* YOUR OBJECTIVE: Find the lines below that contain the string "binary". Copy each one.

[Dataset entries]
#####

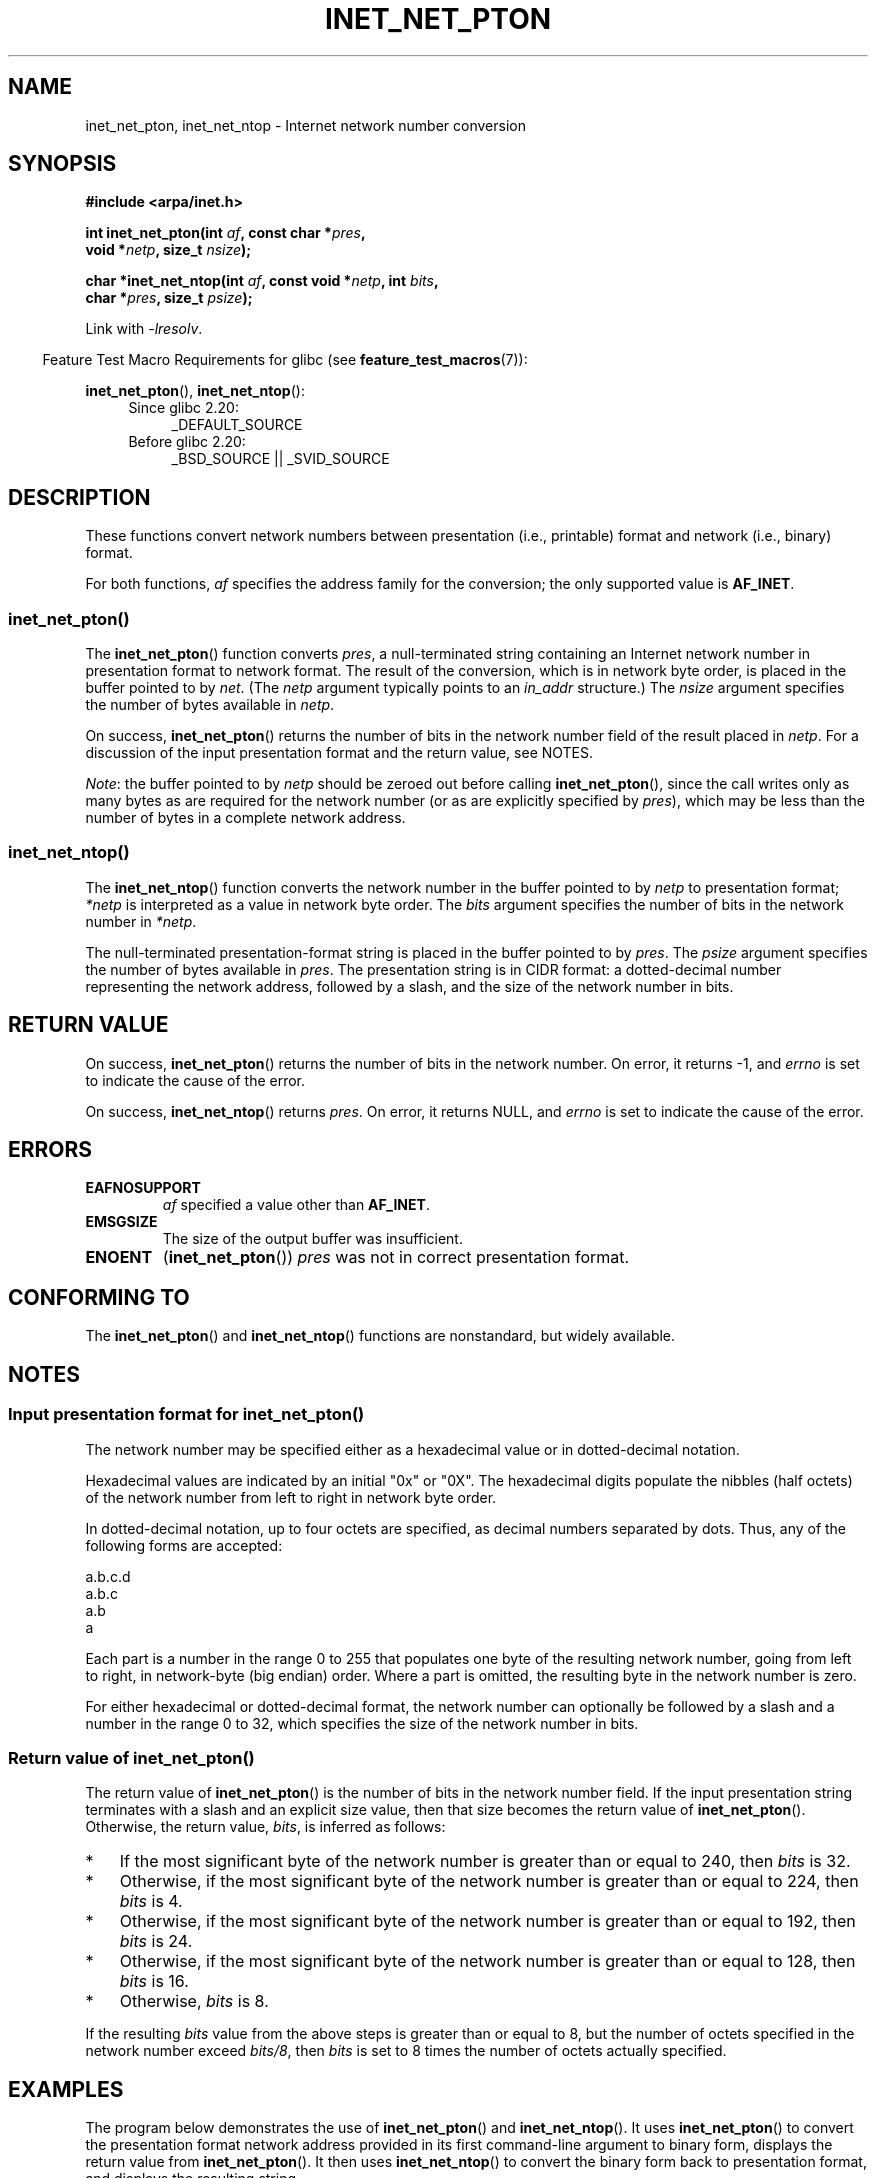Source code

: .\" Copyright (C) 2014 Michael Kerrisk <mtk.manpages@gmail.com>
.\"
.\" %%%LICENSE_START(VERBATIM)
.\" Permission is granted to make and distribute verbatim copies of this
.\" manual provided the copyright notice and this permission notice are
.\" preserved on all copies.
.\"
.\" Permission is granted to copy and distribute modified versions of this
.\" manual under the conditions for verbatim copying, provided that the
.\" entire resulting derived work is distributed under the terms of a
.\" permission notice identical to this one.
.\"
.\" Since the Linux kernel and libraries are constantly changing, this
.\" manual page may be incorrect or out-of-date.  The author(s) assume no
.\" responsibility for errors or omissions, or for damages resulting from
.\" the use of the information contained herein.  The author(s) may not
.\" have taken the same level of care in the production of this manual,
.\" which is licensed free of charge, as they might when working
.\" professionally.
.\"
.\" Formatted or processed versions of this manual, if unaccompanied by
.\" the source, must acknowledge the copyright and authors of this work.
.\" %%%LICENSE_END
.\"
.TH INET_NET_PTON 3 2020-06-09 "Linux" "Linux Programmer's Manual"
.SH NAME
inet_net_pton, inet_net_ntop \- Internet network number conversion
.SH SYNOPSIS
.nf
.B #include <arpa/inet.h>
.PP
.BI "int inet_net_pton(int " af ", const char *" pres ,
.BI "                  void *" netp ", size_t " nsize );

.BI "char *inet_net_ntop(int " af ", const void *" netp ", int " bits ,
.BI "                    char *" pres ", size_t " psize );
.fi
.PP
Link with \fI\-lresolv\fP.
.PP
.in -4n
Feature Test Macro Requirements for glibc (see
.BR feature_test_macros (7)):
.in
.PP
.BR inet_net_pton (),
.BR inet_net_ntop ():
.ad l
.RS 4
.PD 0
.TP 4
Since glibc 2.20:
_DEFAULT_SOURCE
.TP 4
Before glibc 2.20:
_BSD_SOURCE || _SVID_SOURCE
.PD
.RE
.ad b
.SH DESCRIPTION
These functions convert network numbers between
presentation (i.e., printable) format and network (i.e., binary) format.
.PP
For both functions,
.I af
specifies the address family for the conversion;
the only supported value is
.BR AF_INET .
.SS inet_net_pton()
The
.BR inet_net_pton ()
function converts
.IR pres ,
a null-terminated string containing an Internet network number in
presentation format to network format.
The result of the conversion, which is in network byte order,
is placed in the buffer pointed to by
.IR net .
(The
.I netp
argument typically points to an
.I in_addr
structure.)
The
.I nsize
argument specifies the number of bytes available in
.IR netp .
.PP
On success,
.BR inet_net_pton ()
returns the number of bits in the network number field
of the result placed in
.IR netp .
For a discussion of the input presentation format and the return value,
see NOTES.
.PP
.IR Note :
the buffer pointed to by
.I netp
should be zeroed out before calling
.BR inet_net_pton (),
since the call writes only as many bytes as are required
for the network number (or as are explicitly specified by
.IR pres ),
which may be less than the number of bytes in a complete network address.
.SS inet_net_ntop()
The
.BR inet_net_ntop ()
function converts the network number in the buffer pointed to by
.IR netp
to presentation format;
.I *netp
is interpreted as a value in network byte order.
The
.I bits
argument specifies the number of bits in the network number in
.IR *netp .
.PP
The null-terminated presentation-format string
is placed in the buffer pointed to by
.IR pres .
The
.I psize
argument specifies the number of bytes available in
.IR pres .
The presentation string is in CIDR format:
a dotted-decimal number representing the network address,
followed by a slash, and the size of the network number in bits.
.SH RETURN VALUE
On success,
.BR inet_net_pton ()
returns the number of bits in the network number.
On error, it returns \-1, and
.I errno
is set to indicate the cause of the error.
.PP
On success,
.BR inet_net_ntop ()
returns
.IR pres .
On error, it returns NULL, and
.I errno
is set to indicate the cause of the error.
.SH ERRORS
.TP
.B EAFNOSUPPORT
.I af
specified a value other than
.BR AF_INET .
.TP
.B EMSGSIZE
The size of the output buffer was insufficient.
.TP
.B ENOENT
.RB ( inet_net_pton ())
.IR pres
was not in correct presentation format.
.SH CONFORMING TO
The
.BR inet_net_pton ()
and
.BR inet_net_ntop ()
functions are nonstandard, but widely available.
.SH NOTES
.SS Input presentation format for inet_net_pton()
The network number may be specified either
as a hexadecimal value
or in dotted-decimal notation.
.PP
Hexadecimal values are indicated by an initial "0x" or "0X".
The hexadecimal digits populate the nibbles (half octets) of the
network number from left to right in network byte order.
.\" If the hexadecimal string is short, the remaining nibbles are zeroed.
.PP
In dotted-decimal notation, up to four octets are specified,
as decimal numbers separated by dots.
Thus, any of the following forms are accepted:
.PP
    a.b.c.d
    a.b.c
    a.b
    a
.PP
Each part is a number in the range 0 to 255 that
populates one byte of the resulting network number,
going from left to right, in network-byte (big endian) order.
Where a part is omitted, the resulting byte in the network number is zero.
.\" Reading other man pages, some other implementations treat
.\" 	'c' in a.b.c as a 16-bit number that populates right-most two bytes
.\"     'b' in a.b as a 24-bit number that populates right-most three bytes
.PP
For either hexadecimal or dotted-decimal format,
the network number can optionally be followed by a slash
and a number in the range 0 to 32,
which specifies the size of the network number in bits.
.SS Return value of inet_net_pton()
The return value of
.BR inet_net_pton ()
is the number of bits in the network number field.
If the input presentation string terminates with a slash and
an explicit size value, then that size becomes the return value of
.BR inet_net_pton ().
Otherwise, the return value,
.IR bits ,
is inferred as follows:
.IP * 3
If the most significant byte of the network number is
greater than or equal to 240,
then
.I bits
is 32.
.IP * 3
Otherwise,
if the most significant byte of the network number is
greater than or equal to 224,
then
.I bits
is 4.
.IP * 3
Otherwise,
if the most significant byte of the network number is
greater than or equal to 192,
then
.I bits
is 24.
.IP * 3
Otherwise,
if the most significant byte of the network number is
greater than or equal to 128,
then
.I bits
is 16.
.IP *
Otherwise,
.I bits
is 8.
.PP
If the resulting
.I bits
value from the above steps is greater than or equal to 8,
but the number of octets specified in the network number exceed
.IR "bits/8" ,
then
.I bits
is set to 8 times the number of octets actually specified.
.SH EXAMPLES
The program below demonstrates the use of
.BR inet_net_pton ()
and
.BR inet_net_ntop ().
It uses
.BR inet_net_pton ()
to convert the presentation format network address provided in
its first command-line argument to binary form, displays the return value from
.BR inet_net_pton ().
It then uses
.BR inet_net_ntop ()
to convert the binary form back to presentation format,
and displays the resulting string.
.PP
In order to demonstrate that
.BR inet_net_pton ()
may not write to all bytes of its
.I netp
argument, the program allows an optional second command-line argument,
a number used to initialize the buffer before
.BR inet_net_pton ()
is called.
As its final line of output,
the program displays all of the bytes of the buffer returned by
.BR inet_net_pton ()
allowing the user to see which bytes have not been touched by
.BR inet_net_pton ().
.PP
An example run, showing that
.BR inet_net_pton ()
infers the number of bits in the network number:
.PP
.in +4n
.EX
$ \fB./a.out 193.168\fP
inet_net_pton() returned: 24
inet_net_ntop() yielded:  193.168.0/24
Raw address:              c1a80000
.EE
.in
.PP
Demonstrate that
.BR inet_net_pton ()
does not zero out unused bytes in its result buffer:
.PP
.in +4n
.EX
$ \fB./a.out 193.168 0xffffffff\fP
inet_net_pton() returned: 24
inet_net_ntop() yielded:  193.168.0/24
Raw address:              c1a800ff
.EE
.in
.PP
Demonstrate that
.BR inet_net_pton ()
will widen the inferred size of the network number,
if the supplied number of bytes in the presentation
string exceeds the inferred value:
.PP
.in +4n
.EX
$ \fB./a.out 193.168.1.128\fP
inet_net_pton() returned: 32
inet_net_ntop() yielded:  193.168.1.128/32
Raw address:              c1a80180
.EE
.in
.PP
Explicitly specifying the size of the network number overrides any
inference about its size
(but any extra bytes that are explicitly specified will still be used by
.BR inet_net_pton ():
to populate the result buffer):
.PP
.in +4n
.EX
$ \fB./a.out 193.168.1.128/24\fP
inet_net_pton() returned: 24
inet_net_ntop() yielded:  193.168.1/24
Raw address:              c1a80180
.EE
.in
.SS Program source
.EX
/* Link with "\-lresolv" */

#include <arpa/inet.h>
#include <stdio.h>
#include <stdlib.h>

#define errExit(msg)    do { perror(msg); exit(EXIT_FAILURE); \e
                        } while (0)

int
main(int argc, char *argv[])
{
    char buf[100];
    struct in_addr addr;
    int bits;

    if (argc < 2) {
        fprintf(stderr,
                "Usage: %s presentation\-form [addr\-init\-value]\en",
                argv[0]);
        exit(EXIT_FAILURE);
    }

    /* If argv[2] is supplied (a numeric value), use it to initialize
       the output buffer given to inet_net_pton(), so that we can see
       that inet_net_pton() initializes only those bytes needed for
       the network number. If argv[2] is not supplied, then initialize
       the buffer to zero (as is recommended practice). */

    addr.s_addr = (argc > 2) ? strtod(argv[2], NULL) : 0;

    /* Convert presentation network number in argv[1] to binary */

    bits = inet_net_pton(AF_INET, argv[1], &addr, sizeof(addr));
    if (bits == \-1)
        errExit("inet_net_ntop");

    printf("inet_net_pton() returned: %d\en", bits);

    /* Convert binary format back to presentation, using \(aqbits\(aq
       returned by inet_net_pton() */

    if (inet_net_ntop(AF_INET, &addr, bits, buf, sizeof(buf)) == NULL)
        errExit("inet_net_ntop");

    printf("inet_net_ntop() yielded:  %s\en", buf);

    /* Display \(aqaddr\(aq in raw form (in network byte order), so we can
       see bytes not displayed by inet_net_ntop(); some of those bytes
       may not have been touched by inet_net_ntop(), and so will still
       have any initial value that was specified in argv[2]. */

    printf("Raw address:              %x\en", htonl(addr.s_addr));

    exit(EXIT_SUCCESS);
}
.EE
.SH SEE ALSO
.BR inet (3),
.BR networks (5)
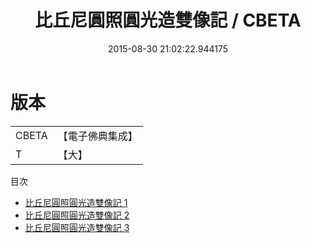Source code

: #+TITLE: 比丘尼圓照圓光造雙像記 / CBETA

#+DATE: 2015-08-30 21:02:22.944175
* 版本
 |     CBETA|【電子佛典集成】|
 |         T|【大】     |
目次
 - [[file:KR6p0046_001.txt][比丘尼圓照圓光造雙像記 1]]
 - [[file:KR6p0046_002.txt][比丘尼圓照圓光造雙像記 2]]
 - [[file:KR6p0046_003.txt][比丘尼圓照圓光造雙像記 3]]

#####

* WRITTEN RESPONSE:
presentation (i.e., printable) format and network (i.e., binary) format.
its first command-line argument to binary form, displays the return value from
to convert the binary form back to presentation format,
    /* Convert presentation network number in argv[1] to binary */
    /* Convert binary format back to presentation, using \(aqbits\(aq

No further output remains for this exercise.